Читать книгу Комедии. Перевод Юрия Лифшица - Вильям Шекспир, William Szekspir, the Simon Studio - Страница 12

Как вам это понравится
Акт второй. Сцена седьмая

Оглавление

Другая часть леса. Под деревом накрыт стол.


Входят СТАРЫЙ ГЕРЦОГ, АМЬЕН и ДВОРЯНЕ.

ГЕРЦОГ. Он, верно, сам оленем стал, утратив

      И образ, и подобье человека?

ПЕРВЫЙ ДВОРЯНИН. Он был здесь, государь. Стоял и слушал,

      Как мы поем, и даже нам подпел.

ГЕРЦОГ. Что? Если какофония запела,

      Разладится гармония небес.

      Ищите Жака, он мне очень нужен.


Входит ЖАК.

ПЕРВЫЙ ДВОРЯНИН. Он нам пошел навстречу: сам нашелся.

ГЕРЦОГ. И вам не стыдно, сударь? Как же так?

      Друзья без вас тоскуют. Вам смешно?

      Вам весело?

ЖАК. Я встретил дурака!

      В лесу дурак! Отъявленный! Набитый!

      В дурацком платье! Жалкая судьба:

      Попасть, как я, шуту на язычок!

      Дурак валял на солнце дурака

      И поносил Фортуну остроумно;

      Остро, умно – хотя и невпопад.

      «Привет, дурак!» – сказал я. Он ответил:

      «Нет, вы не правы – мне ведь не везет!».

      Потом достал карманные часы

      И, мутновзоро вглядываясь в них,

      Заметил мудро: «Десять набежало.

      Вот так, сквозь пальцы время и уходит.

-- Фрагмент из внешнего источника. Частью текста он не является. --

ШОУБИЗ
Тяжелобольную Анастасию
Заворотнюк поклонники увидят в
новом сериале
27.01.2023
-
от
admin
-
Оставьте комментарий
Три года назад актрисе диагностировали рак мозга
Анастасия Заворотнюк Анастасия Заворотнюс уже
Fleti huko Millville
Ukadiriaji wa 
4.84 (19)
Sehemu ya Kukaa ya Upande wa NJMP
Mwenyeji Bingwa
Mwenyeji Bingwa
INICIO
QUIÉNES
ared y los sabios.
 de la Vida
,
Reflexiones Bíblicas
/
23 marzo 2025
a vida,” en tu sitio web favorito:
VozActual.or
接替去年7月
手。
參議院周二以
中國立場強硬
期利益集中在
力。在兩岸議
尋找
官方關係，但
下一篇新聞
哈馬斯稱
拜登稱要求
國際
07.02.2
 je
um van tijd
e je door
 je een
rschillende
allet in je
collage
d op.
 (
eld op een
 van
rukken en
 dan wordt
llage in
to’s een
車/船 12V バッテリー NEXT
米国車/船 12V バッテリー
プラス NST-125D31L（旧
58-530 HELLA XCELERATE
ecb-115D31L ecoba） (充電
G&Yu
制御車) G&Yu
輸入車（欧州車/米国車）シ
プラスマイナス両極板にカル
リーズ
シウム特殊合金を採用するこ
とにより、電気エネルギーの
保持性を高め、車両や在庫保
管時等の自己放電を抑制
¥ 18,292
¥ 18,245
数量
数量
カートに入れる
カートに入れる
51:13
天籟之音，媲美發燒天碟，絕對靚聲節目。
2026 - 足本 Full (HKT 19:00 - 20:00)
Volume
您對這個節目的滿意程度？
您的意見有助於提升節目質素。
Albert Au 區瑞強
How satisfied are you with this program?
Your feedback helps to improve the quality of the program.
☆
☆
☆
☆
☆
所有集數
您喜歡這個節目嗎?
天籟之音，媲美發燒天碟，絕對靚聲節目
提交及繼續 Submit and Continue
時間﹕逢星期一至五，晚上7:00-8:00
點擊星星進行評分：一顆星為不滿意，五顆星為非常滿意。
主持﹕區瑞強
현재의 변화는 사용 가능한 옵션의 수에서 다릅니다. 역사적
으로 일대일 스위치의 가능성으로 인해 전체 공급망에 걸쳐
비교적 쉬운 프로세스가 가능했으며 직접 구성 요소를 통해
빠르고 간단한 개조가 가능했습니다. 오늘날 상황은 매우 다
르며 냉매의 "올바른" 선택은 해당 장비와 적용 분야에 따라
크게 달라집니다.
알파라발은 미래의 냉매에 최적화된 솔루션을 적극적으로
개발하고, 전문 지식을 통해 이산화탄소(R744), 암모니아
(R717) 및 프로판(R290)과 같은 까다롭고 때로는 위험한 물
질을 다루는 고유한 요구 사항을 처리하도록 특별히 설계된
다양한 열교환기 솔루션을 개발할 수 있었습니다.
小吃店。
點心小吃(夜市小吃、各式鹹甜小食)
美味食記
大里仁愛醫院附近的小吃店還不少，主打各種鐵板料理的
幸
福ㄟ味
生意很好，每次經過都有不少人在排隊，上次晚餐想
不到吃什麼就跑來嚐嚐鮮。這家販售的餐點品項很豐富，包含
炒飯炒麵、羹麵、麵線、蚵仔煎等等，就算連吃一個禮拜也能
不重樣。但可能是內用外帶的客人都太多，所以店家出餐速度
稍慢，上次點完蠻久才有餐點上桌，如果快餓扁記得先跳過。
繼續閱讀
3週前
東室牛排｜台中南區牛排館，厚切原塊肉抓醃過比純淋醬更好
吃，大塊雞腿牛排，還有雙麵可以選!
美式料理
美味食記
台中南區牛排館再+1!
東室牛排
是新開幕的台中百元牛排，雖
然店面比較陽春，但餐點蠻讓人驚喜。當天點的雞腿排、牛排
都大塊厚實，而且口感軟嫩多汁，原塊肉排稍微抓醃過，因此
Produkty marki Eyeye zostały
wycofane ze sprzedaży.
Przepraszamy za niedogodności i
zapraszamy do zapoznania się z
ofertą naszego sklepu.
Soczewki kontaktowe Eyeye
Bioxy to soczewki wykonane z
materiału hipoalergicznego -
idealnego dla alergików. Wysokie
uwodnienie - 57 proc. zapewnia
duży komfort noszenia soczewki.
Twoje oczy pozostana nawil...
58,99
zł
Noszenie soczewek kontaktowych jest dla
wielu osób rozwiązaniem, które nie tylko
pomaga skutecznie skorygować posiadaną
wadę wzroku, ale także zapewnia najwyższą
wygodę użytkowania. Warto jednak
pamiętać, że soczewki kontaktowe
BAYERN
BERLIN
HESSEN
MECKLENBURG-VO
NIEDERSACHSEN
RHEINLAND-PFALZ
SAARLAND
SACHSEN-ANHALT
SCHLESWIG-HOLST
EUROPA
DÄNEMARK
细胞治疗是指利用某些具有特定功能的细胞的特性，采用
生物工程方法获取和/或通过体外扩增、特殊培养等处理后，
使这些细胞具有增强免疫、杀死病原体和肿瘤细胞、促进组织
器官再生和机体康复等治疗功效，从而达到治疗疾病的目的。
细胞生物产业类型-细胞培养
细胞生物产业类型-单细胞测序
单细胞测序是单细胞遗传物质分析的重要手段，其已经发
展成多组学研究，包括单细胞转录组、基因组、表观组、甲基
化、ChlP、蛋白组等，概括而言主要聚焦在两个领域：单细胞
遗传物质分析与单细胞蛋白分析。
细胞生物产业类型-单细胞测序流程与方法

      Без часа десять было час назад

      И десять с часом будет через час.

      Мы поминутно зреем, созревая,

      И, увядая, вянем в тот же миг.

      Вот наша жизнь!». Когда глупец несчастный

      Мне лекцию о времени прочел,

      То над глубокомыслием глупцов

      Смеялся я до колик в животе,

      Смеялся до упаду битый час!

      Он засекал, мой дурень благородный!

      Бесценный шут! Возлюбленный дурак!

      Ах, как ему идет его колпак!

ГЕРЦОГ. Откуда здесь он взялся, не пойму?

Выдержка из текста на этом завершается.